Arnott Duncan, CEO of Duncan Family Farms, Buckeye, Ariz., couldn’t be more proud of his employees.
“I think you’d be blown away with the talent we have at this place — how cool they are, how fun they are to work with,” he said. “It’s really fun to come to work every day.”
Duncan and his wife, Kathleen, started growing baby leaf items in Arizona on a seasonal basis in the early 1980s.
Today they grow more than 8,000 acres of organic leafy greens and chopped salad items year-round for some of the world’s largest processors in growing regions like California, Oregon and New York as well as Arizona.
“As they decentralize the processing facilities, and they become more regional, production has to meet those needs,” Duncan said.
The company’s move to organic came when the farm opened up its facilities to the public, creating an “incredible agritourism facility,” he said.
“When you have 30,000 students visiting your place each year,” he said, “you make sure it is safe.”
Increasing demand for organic products and a desire to preserve the environment also led to his decision to go organic.
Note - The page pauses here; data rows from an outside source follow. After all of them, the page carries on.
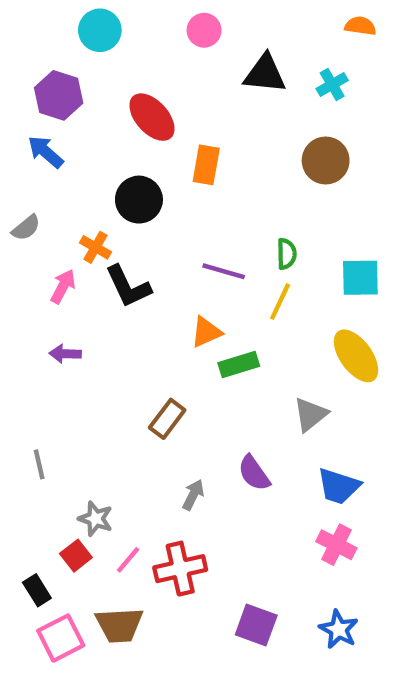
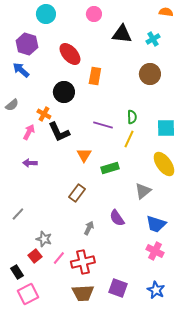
orange triangle: (206, 332) -> (84, 155), moved, turned -35
gray line: (39, 464) -> (18, 214), turned 56
brown trapezoid: (119, 625) -> (83, 293), moved

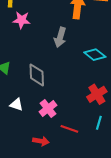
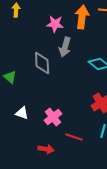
pink star: (22, 20) -> (55, 24), moved
gray diamond: (37, 75) -> (42, 63), moved

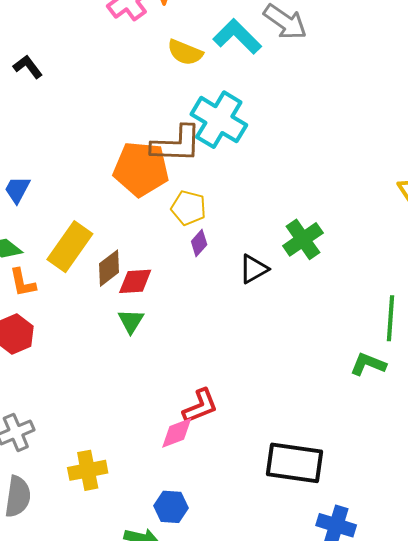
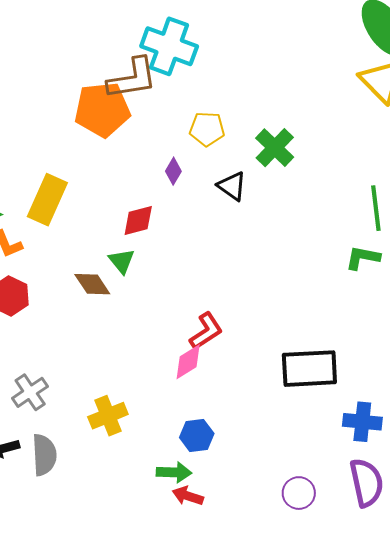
yellow pentagon: (188, 208) -> (207, 129), moved
brown diamond: (109, 268) -> (92, 284), moved, turned -75
black triangle: (254, 269) -> (232, 186), turned -44
red diamond: (135, 281) -> (138, 220), moved

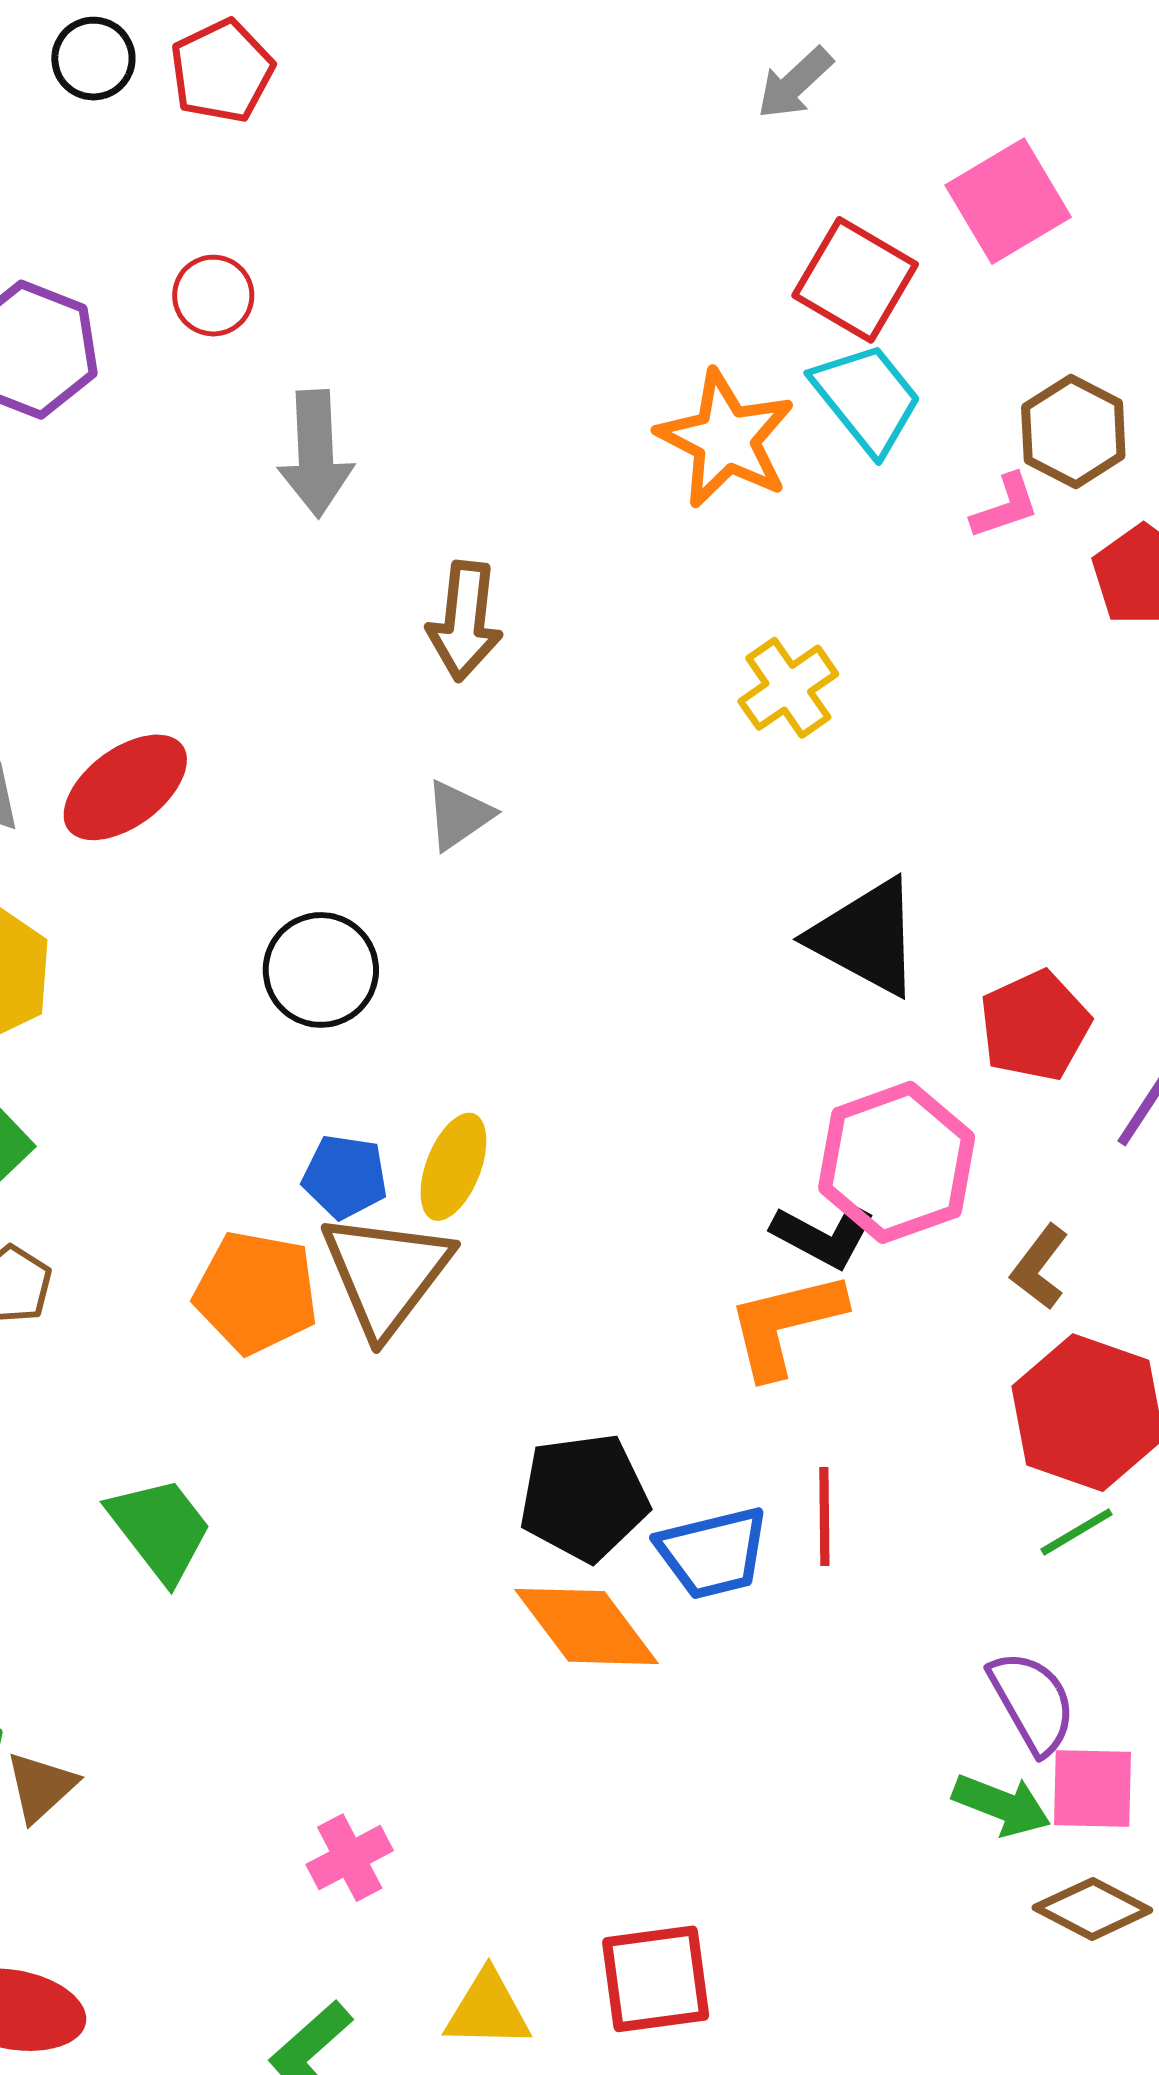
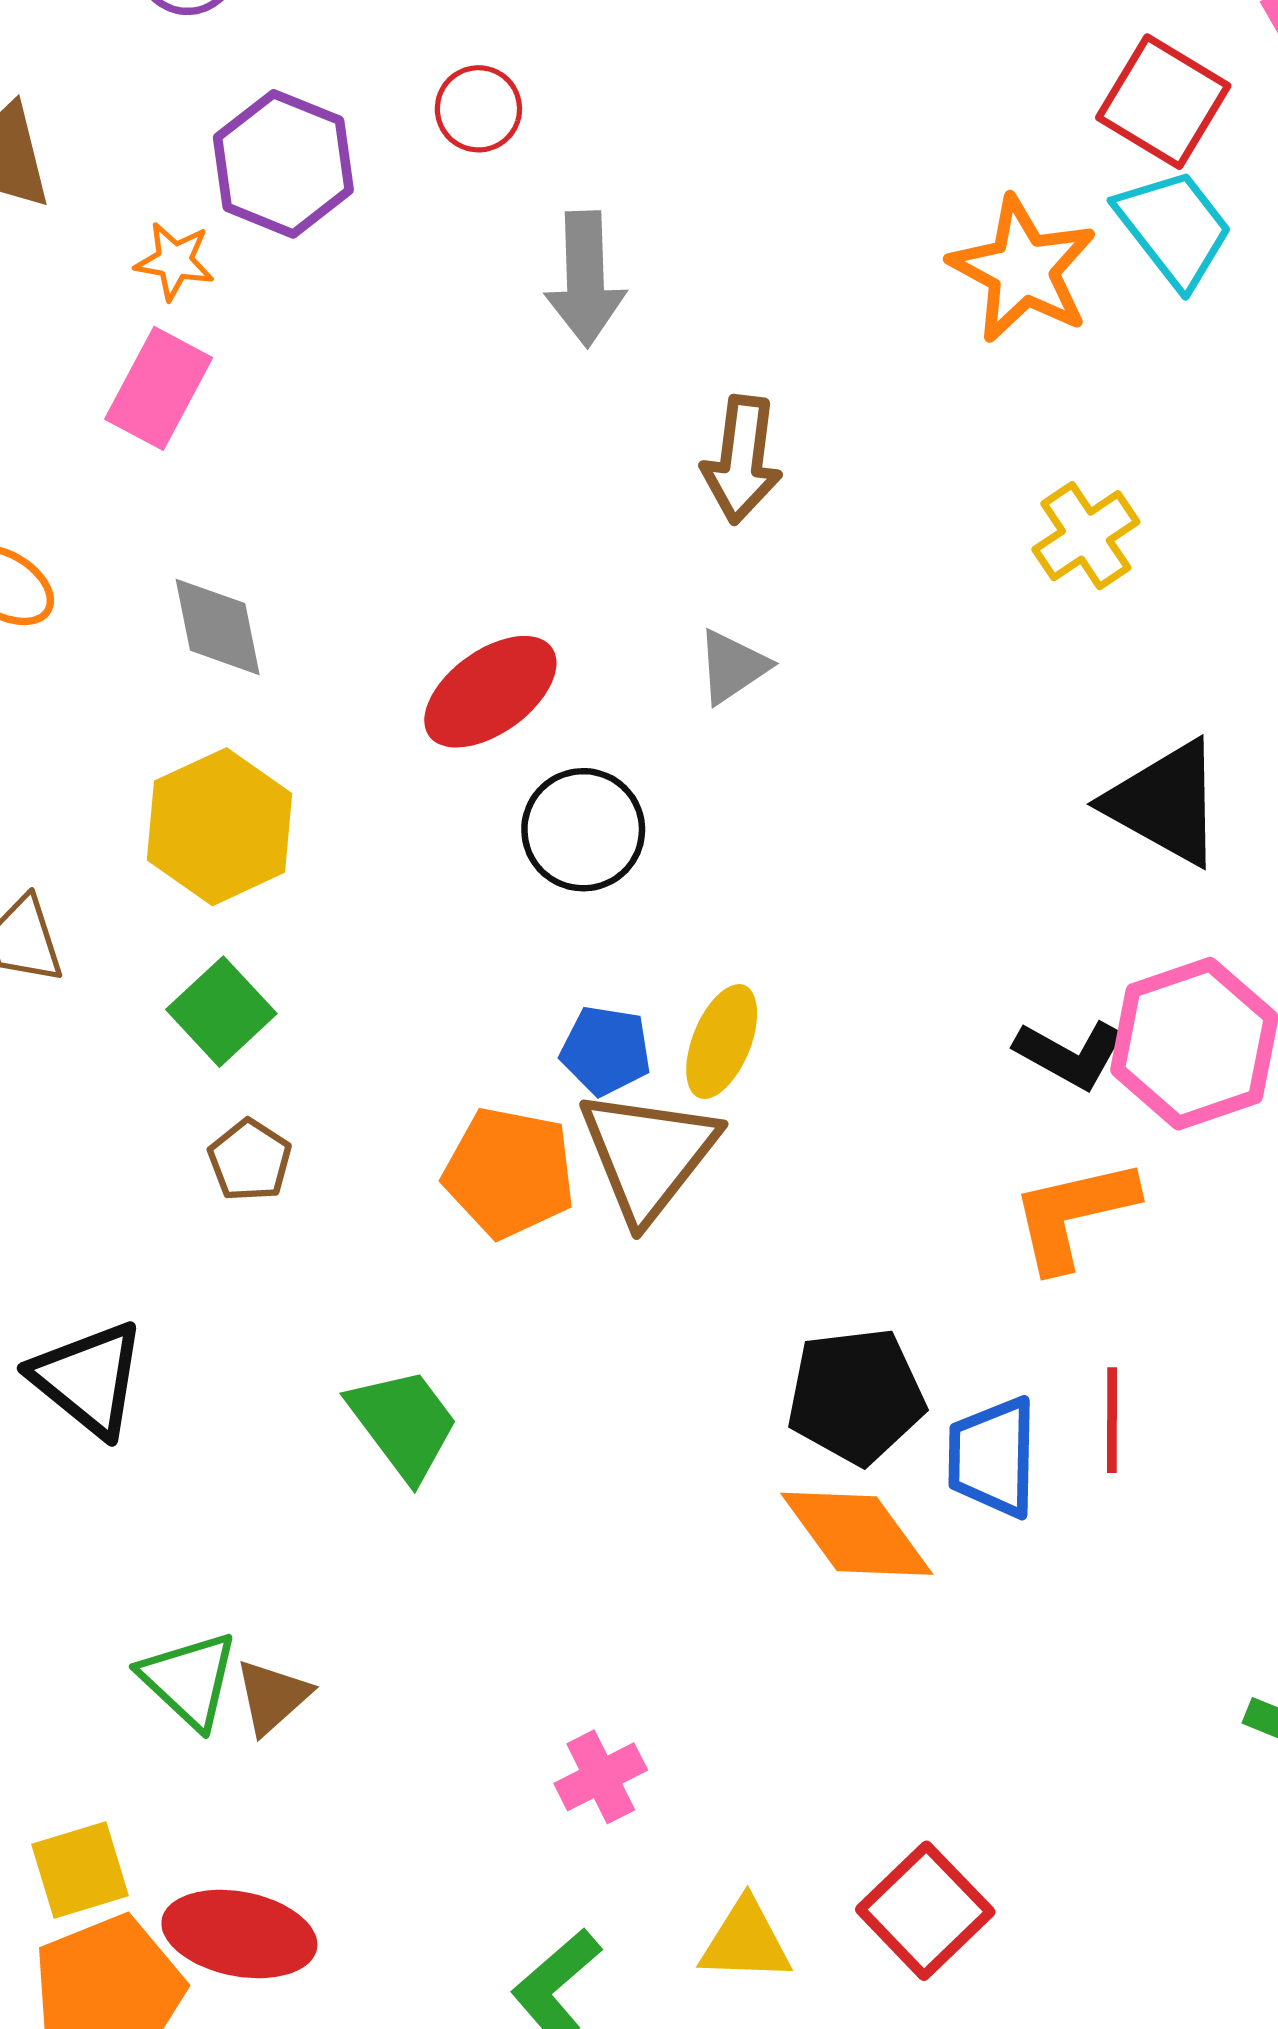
red ellipse: (125, 787) -> (490, 692), moved
black L-shape: (823, 1236) -> (1070, 1054), moved
blue trapezoid: (713, 1553) -> (993, 1457), turned 104
red square: (656, 1979) -> (925, 1911), turned -37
The ranch had to stop the tours after 2001 because of increased activity at a nearby flight training center, but he said he learned a lot about growing organically.
“Expanding into organics was a great opportunity that was in front of us at the time,” he said. “You learn so much more about agronomics when you’re farming organically.”
Duncan credits his company’s success to his dedicated employees, some of whom have been with him for nearly 30 years.
Last year, he gathered workers together in a ceremony to honor longtime employees.
“It was fun to get everybody together and introduce people to the people who have been there the longest,” he said.
It was just one of several get-togethers he holds for employees throughout the year.
He puts on “little fiestas” to mark the beginning and end of the harvest and hosts events for various holidays.
Abelardo “Lalo” Orozco Rios, the company’s farm director, has been with Duncan for 25 years and said he considers him a good leader.
“He’s not like the boss,” he said. “He’s more like a coworker or teacher.”
Workers aren’t intimidated when Duncan comes out to the field, he said.
“They feel comfortable with him, and they learn from him.”
During the summer, Duncan may bring out Gatorade, sodas or pizza, he said.
Duncan encourages employees to learn new things beyond their given assignment, he said.
Duncan said his management style is to educate employees about why the company does what it does, then step out of the way and let them perform.
“People really enjoy the culture once they understand it and accept it. I’m humbled by that and proud of that.”